Larger properties, while representing thinner slices of the market, offer outsized revenue potential for those with the capital and operational sophistication to compete. Five-bedroom homes average $66,727 per year at a $529 ADR, and six-bedrooms reach $85,793 with a $664 ADR—though occupancy softens to 43-45%. These larger cabins cater to extended families and group travelers, a demand segment that has proven resilient even as supply growth has moderated. Investors considering these higher-ticket assets should weigh the trade-off between higher gross revenue and the operational complexity inherent in managing larger homes.
At scale, the winners in Pigeon Forge are professional operators who can navigate the market’s pronounced seasonality and tap into the steady drive-to demand from regional metros like Nashville, Atlanta, and Charlotte. International guests are negligible (0.3%), making the market’s guest base overwhelmingly domestic and car-dependent. The average booking lead time is 49 days (median 29), and the average stay is 3.8 nights, supporting a model that rewards responsive pricing and operational agility. For underwriting and scenario analysis, leverage the Chalet ROI calculator to model returns across bedroom types and seasonality bands.

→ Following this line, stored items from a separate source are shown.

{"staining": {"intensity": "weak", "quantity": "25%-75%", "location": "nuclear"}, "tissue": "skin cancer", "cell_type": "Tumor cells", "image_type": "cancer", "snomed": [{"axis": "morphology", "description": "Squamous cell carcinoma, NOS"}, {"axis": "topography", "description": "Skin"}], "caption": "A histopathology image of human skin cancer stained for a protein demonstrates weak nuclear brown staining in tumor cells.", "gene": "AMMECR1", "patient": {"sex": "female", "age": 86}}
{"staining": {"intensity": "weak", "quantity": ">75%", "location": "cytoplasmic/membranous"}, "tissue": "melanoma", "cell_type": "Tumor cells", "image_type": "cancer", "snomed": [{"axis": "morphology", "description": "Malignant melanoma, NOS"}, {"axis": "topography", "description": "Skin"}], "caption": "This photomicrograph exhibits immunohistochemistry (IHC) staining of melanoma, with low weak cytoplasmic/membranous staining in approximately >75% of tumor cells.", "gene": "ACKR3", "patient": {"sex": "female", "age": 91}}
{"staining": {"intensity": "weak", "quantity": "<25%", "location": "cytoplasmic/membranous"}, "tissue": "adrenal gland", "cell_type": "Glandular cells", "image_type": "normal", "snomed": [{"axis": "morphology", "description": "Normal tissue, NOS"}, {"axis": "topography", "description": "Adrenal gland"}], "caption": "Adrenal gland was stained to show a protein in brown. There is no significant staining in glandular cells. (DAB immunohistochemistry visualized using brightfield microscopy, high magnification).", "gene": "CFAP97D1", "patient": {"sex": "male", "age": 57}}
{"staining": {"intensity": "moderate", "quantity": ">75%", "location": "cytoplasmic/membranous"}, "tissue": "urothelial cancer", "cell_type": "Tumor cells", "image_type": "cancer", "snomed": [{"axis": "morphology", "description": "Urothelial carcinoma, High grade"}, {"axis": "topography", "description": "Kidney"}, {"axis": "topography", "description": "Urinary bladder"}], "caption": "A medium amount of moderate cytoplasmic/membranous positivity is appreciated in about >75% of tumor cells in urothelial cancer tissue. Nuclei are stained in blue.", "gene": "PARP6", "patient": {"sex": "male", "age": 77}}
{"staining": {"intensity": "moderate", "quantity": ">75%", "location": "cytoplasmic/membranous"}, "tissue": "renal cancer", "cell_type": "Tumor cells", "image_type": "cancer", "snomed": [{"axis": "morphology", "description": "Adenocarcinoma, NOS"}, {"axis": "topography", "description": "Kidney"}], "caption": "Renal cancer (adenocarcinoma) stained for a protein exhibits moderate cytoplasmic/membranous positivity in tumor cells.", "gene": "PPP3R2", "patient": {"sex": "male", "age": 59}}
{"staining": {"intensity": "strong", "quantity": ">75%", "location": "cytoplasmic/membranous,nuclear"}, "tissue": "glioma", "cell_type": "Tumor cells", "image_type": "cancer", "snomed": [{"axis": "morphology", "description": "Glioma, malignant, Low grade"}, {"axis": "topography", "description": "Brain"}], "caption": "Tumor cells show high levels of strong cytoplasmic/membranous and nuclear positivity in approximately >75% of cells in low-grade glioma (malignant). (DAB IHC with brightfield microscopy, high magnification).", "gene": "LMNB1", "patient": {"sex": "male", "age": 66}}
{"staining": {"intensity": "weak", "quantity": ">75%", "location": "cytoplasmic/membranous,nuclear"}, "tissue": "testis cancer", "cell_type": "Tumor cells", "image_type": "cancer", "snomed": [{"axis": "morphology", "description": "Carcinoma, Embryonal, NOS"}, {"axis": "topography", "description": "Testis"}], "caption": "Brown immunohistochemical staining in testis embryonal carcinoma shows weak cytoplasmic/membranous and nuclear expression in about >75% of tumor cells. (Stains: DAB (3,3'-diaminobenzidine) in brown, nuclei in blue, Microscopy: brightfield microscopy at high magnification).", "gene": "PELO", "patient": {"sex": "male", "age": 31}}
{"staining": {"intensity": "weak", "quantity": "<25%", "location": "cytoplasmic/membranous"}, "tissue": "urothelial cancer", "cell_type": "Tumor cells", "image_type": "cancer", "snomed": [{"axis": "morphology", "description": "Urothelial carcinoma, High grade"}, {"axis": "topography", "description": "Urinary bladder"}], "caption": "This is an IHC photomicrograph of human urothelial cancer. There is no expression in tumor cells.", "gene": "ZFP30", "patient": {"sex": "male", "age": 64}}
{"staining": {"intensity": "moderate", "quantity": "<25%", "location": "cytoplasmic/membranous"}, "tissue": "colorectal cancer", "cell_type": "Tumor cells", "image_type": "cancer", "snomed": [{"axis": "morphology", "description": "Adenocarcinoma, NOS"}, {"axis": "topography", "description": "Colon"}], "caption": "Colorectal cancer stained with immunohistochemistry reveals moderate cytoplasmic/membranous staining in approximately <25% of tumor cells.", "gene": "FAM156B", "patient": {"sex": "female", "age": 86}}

Risks are concentrated around volatility in home values and the evolving regulatory landscape. Over the past year, ADR has surged by 23.6%, and occupancy is up 2.3%, even as listing supply has contracted slightly (-0.6%). However, median home values have declined by 7.8% year-over-year, a material headwind for appreciation-driven strategies. The January trough—24% occupancy and $2,480 revenue—remains a stress test for cash flow. Regulation is stable for now: short-term rentals are legal with a business license and compliance with city zoning, but new safety inspection rules are under consideration. For the latest compliance landscape, reference Pigeon Forge STR regulations.
Pigeon Forge’s investment case is anchored by high yields and resilient regional demand, but success hinges on disciplined underwriting and the ability to navigate pronounced seasonality and evolving local rules.